The values reported in Table 1 were computed by best fitting a Gaussian whose FWHM is equal to the resolution of the spectrometer and by defining a baseline around each line. The definition of the baseline is also a source of error in the flux estimates (note that the lines are $\sim$1/50 the continuum) and gives around 20% uncertainty. The statistical errors given in Table 1 are those due to the residuals from the Gaussian fit to the fluxes, and the total error also takes into account uncertainty in the baseline determination.
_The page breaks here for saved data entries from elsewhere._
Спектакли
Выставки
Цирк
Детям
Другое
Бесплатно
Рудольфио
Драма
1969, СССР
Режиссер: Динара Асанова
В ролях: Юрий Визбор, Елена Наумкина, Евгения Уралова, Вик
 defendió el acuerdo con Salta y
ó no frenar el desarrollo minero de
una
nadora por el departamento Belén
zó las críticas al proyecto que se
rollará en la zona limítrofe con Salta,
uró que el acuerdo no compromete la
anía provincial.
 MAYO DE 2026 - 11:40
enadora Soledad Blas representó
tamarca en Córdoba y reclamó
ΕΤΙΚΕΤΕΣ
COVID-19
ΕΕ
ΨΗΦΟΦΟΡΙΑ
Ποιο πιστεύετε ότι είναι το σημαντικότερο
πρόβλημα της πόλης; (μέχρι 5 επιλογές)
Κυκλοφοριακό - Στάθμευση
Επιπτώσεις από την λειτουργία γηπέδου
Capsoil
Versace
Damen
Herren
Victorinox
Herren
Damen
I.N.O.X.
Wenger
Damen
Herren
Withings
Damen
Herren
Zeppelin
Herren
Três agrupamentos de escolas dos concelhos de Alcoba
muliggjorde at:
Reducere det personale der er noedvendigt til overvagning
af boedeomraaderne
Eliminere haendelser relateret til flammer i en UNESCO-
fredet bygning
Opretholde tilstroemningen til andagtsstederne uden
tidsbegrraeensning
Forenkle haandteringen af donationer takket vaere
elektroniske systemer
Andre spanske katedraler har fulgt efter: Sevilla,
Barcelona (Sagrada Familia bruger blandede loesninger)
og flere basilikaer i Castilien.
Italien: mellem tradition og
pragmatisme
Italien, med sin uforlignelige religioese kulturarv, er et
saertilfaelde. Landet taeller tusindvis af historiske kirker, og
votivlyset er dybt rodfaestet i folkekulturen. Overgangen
An additional 20% uncertainty should be considered when considering absolute fluxes. Note that although the total errors reported in Table 1 are large with respect to the quoted fluxes, they represent only an uncertainty on the flux estimates and not on the line detection, for which one has to consider the statistical errors.

Figure 4: The line spectrum of EL 29 after removal of the continuum. The expected brightest lines are marked from O0, C+, CO, H2O and OH species. Two lines clearly detected at 146.8 $\mu$m and 139.6 $\mu$m are unidentified and marked as UL in the figure.

Figure 4 shows the presence of two unidentified lines at 146.8 $\mu$m and 139.6 $\mu$m respectively. The only correspondence we found is with H₂S lines, but the lack of other detected H₂S lines in the spectrum excludes these identifications. Finally, we did not detect any other line, specifically from H₂O, OH and ¹³CO, at a level of $\sim$ $0.7 \times 10^{-12}$ erg s^-1 cm^-2 ($2\sigma$ rms). An apparent peak close to the CO line at 163 $\mu$m is far too red to be associated with the OH line at 163.4 $\mu$m. There may be some NH₃ emission responsible for the feature visible at 170 $\mu$m, but given the uncertainty in the existence of such a feature we do not explore further this possibility. No H₂ lines were detected in the SWS spectrum and the obtained $2\sigma$ upper limits are 1 and 2  $\times 10^{-12}$ erg s ^-1 cm^-2 for the S(1) and S(2) lines, and 6 $\times 10^{-13}$ erg s^-1 cm^-2 for the other lines.